Too bad MS hasn't suffocated ugly caffeine bastard in cradle, stupid BG, where was he looking? *mad*

RE: Marketshare...
By TomZ on 10/21/2009 1:45:31 PM , Rating: 2
I couldn't agree more. It's easy to eschew all the virtues of Java, so long as you are ignorant about .NET. But if you've used both you realize that .NET is better in a lot of ways Java.

Really, the only advantage I can think of with Java is the large quantity of decent-quality free libraries. That market is developing for .NET but is not as far along. Other comparisons I think largely favor .NET in my experience.

And I also discount the dogma associated with the "proprietary vs. open" argument. So long as proprietary technology is well-managed and easily accessable, avoiding it purely based on fear is kind of dumb, if you ask me.

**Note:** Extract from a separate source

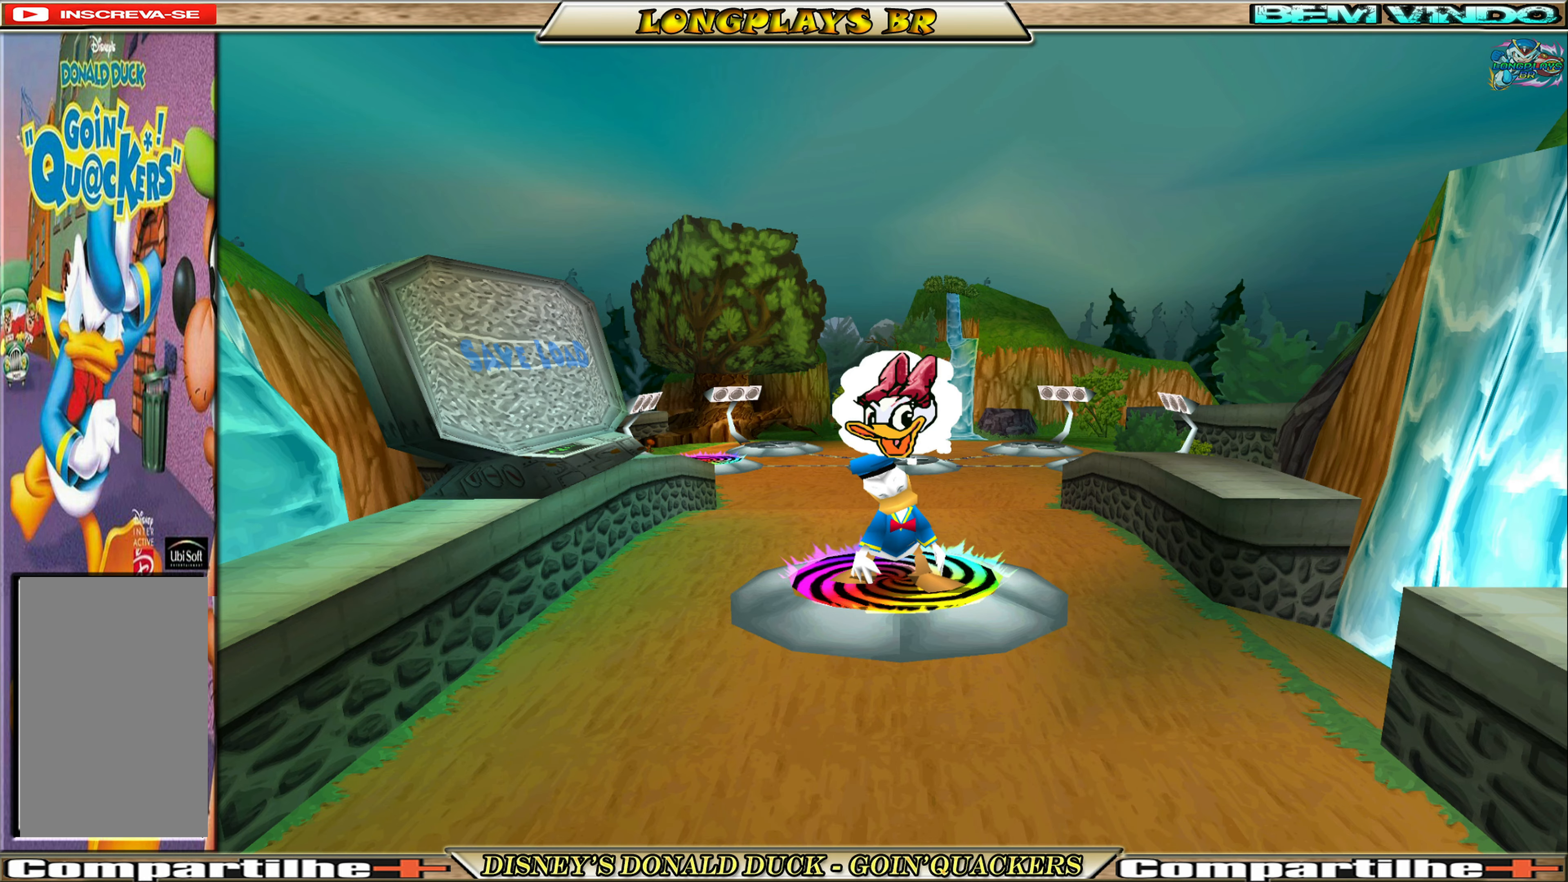
Gameplay with a controller (Xbox layout); each line is a JSON object with the inputs held at the frame after it. "events" lists button and stick changes between this image and that frame as [ms after this image, input, new state], when the widget could be followed in between. Not read: L3 R3 right_stick.
{"buttons": [], "left_stick": "up", "events": [[400, "left_stick", "up"]]}
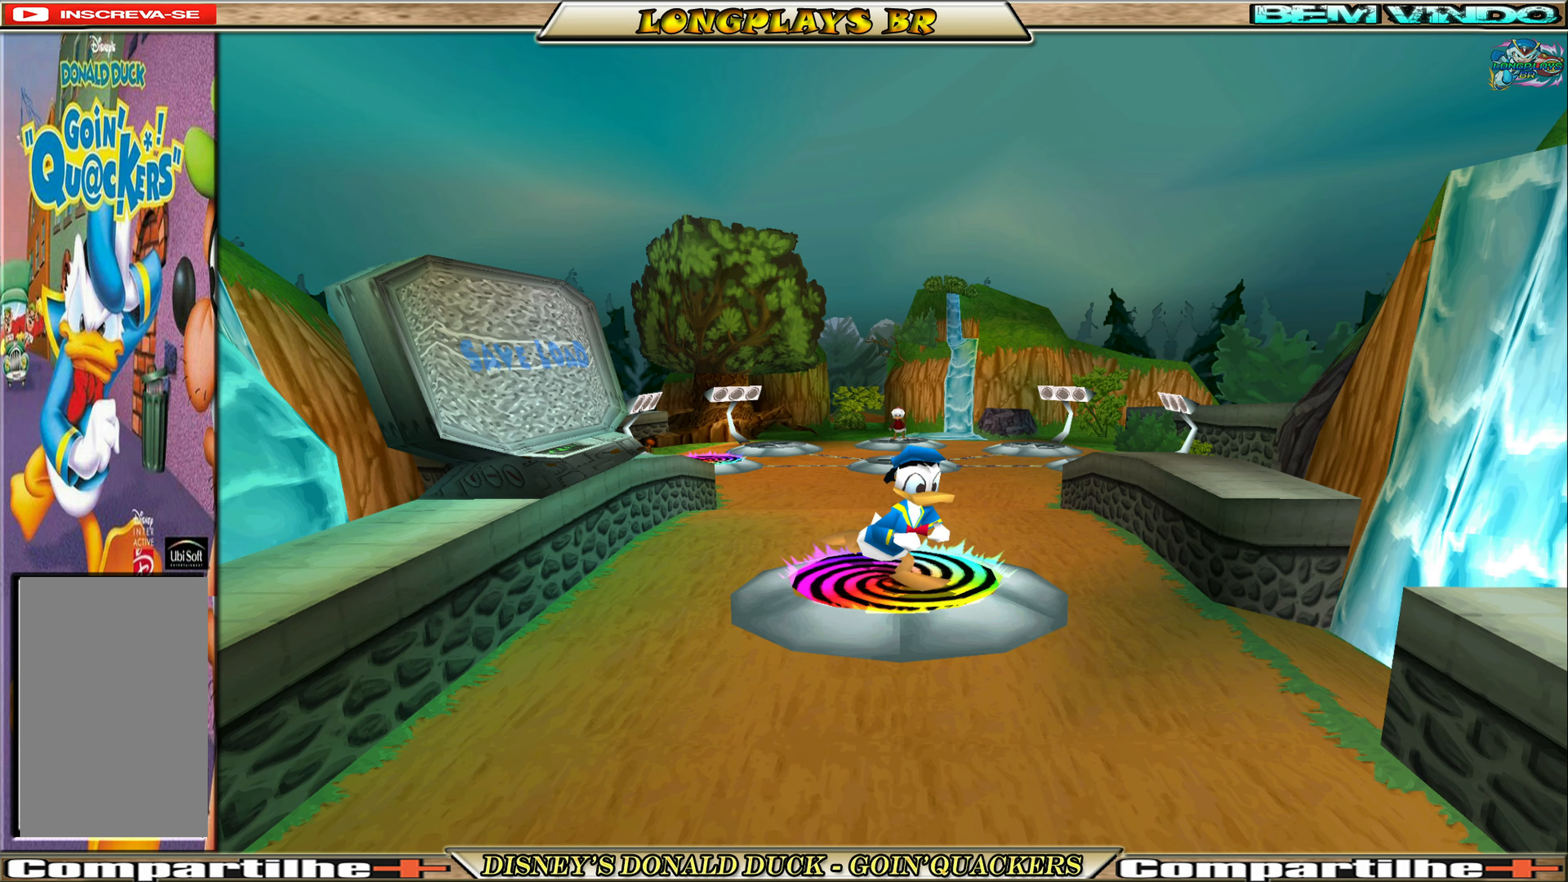
{"buttons": [], "left_stick": "up", "events": []}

And I will also point out that Java achieved its greatest success while it was still a proprietary environment/language.

RE: Marketshare...
By ksuWildcat on 10/21/2009 3:39:42 PM , Rating: 2
But there are associated problems with .NET, namely the lack of cross-platform compatibility and vendor lock-in. And if security and scalable performance under Linux is important (it is for most enterprise work), Java has no equal.

RE: Marketshare...
By Taft12 on 10/21/2009 5:34:26 PM , Rating: 2
About to say the same thing, .NET is a fine development framework... unless your app needs to run on UNIX!

RE: Marketshare...
By Pirks on 10/21/2009 6:44:18 PM , Rating: 2
RE: Marketshare...
By ksuWildcat on 10/22/2009 9:19:06 AM , Rating: 2
Mono is not actually fully compatible with all of .NET's APIs, which is a big problem if you to write cross-platform code that actually runs. Maybe if Microsoft opens up .NET's code behind the APIs and CLR, that will change, but for now, Java is still the best solution for writing code that will run on *nix or Windows or Solaris.

RE: Marketshare...
By ksuWildcat on 10/21/2009 3:34:25 PM , Rating: 2
While C#/.NET has clearly refined OO Java and C++ in many ways, Java still has many advantages such as WORA and a runtime that supports even newer languages (SCALA has very bright future, and it addresses the shortcomings of both Java and C#). Another thing that people fail to remember is that Sun had to make many compromises in order to make Java cross-platform, something that Microsoft did not do with .NET.

I don't think that you've used Netbeans recently, it is quite fast and is no more a resource hog then VS or WDSC. And the plugin architecture is second to none.

That being said, people use the right tools for the job. If it's C# or Java, that doesn't really matter.

RE: Marketshare...
By rdawise on 10/21/2009 11:47:29 PM , Rating: 2
You took the words right out of my mouth. Netbeans (recently) takes up about just as much resources as Visual Studio 2008.

Java is good is you don't want to worry about which platform you app will run on.
.Net is good when your main concern is Windows (which is upwards of 80% of the market).

RE: Marketshare...
By Pirks on 10/22/2009 12:29:51 AM , Rating: 1 ==>> .Net is good is you don't want to worry about which platform you app will run on ;)

RE: Marketshare...
By ksuWildcat on 10/22/2009 9:25:18 AM , Rating: 2
Mono and .NET are NOT fully compatible...only a subset of the public APIs are actually interoperable. This is a big problem in the enterprise world, where most don't use Windows Server.

RE: Marketshare...
By ksuWildcat on 10/22/2009 9:41:38 AM , Rating: 2
Depends on which market you look at. According to Netcraft and IDC reports, Apache is running about 55% of all public sites on the net, compared to roughly 23% for Microsoft IIS/.NET as of Oct 2009. In the enterprise market, it looks like Apache/Java EE dominates with close to an 80% share.

Looking at the available programming jobs online (Java vs .NET) and compensation packages, I'd say that these numbers are fairly accurate.

RE: Marketshare...
By TomZ on 10/22/2009 1:36:42 PM , Rating: 2
Where are you getting that 80% figure from? For example, here's an IDC press release that shows Windows having a 37% market share in the first quarter:

Microsoft Windows server revenue was $3.7 billion in 1Q09 showing a 28.9% year-over-year decline and comprising 37.3% of all server revenue in the quarter.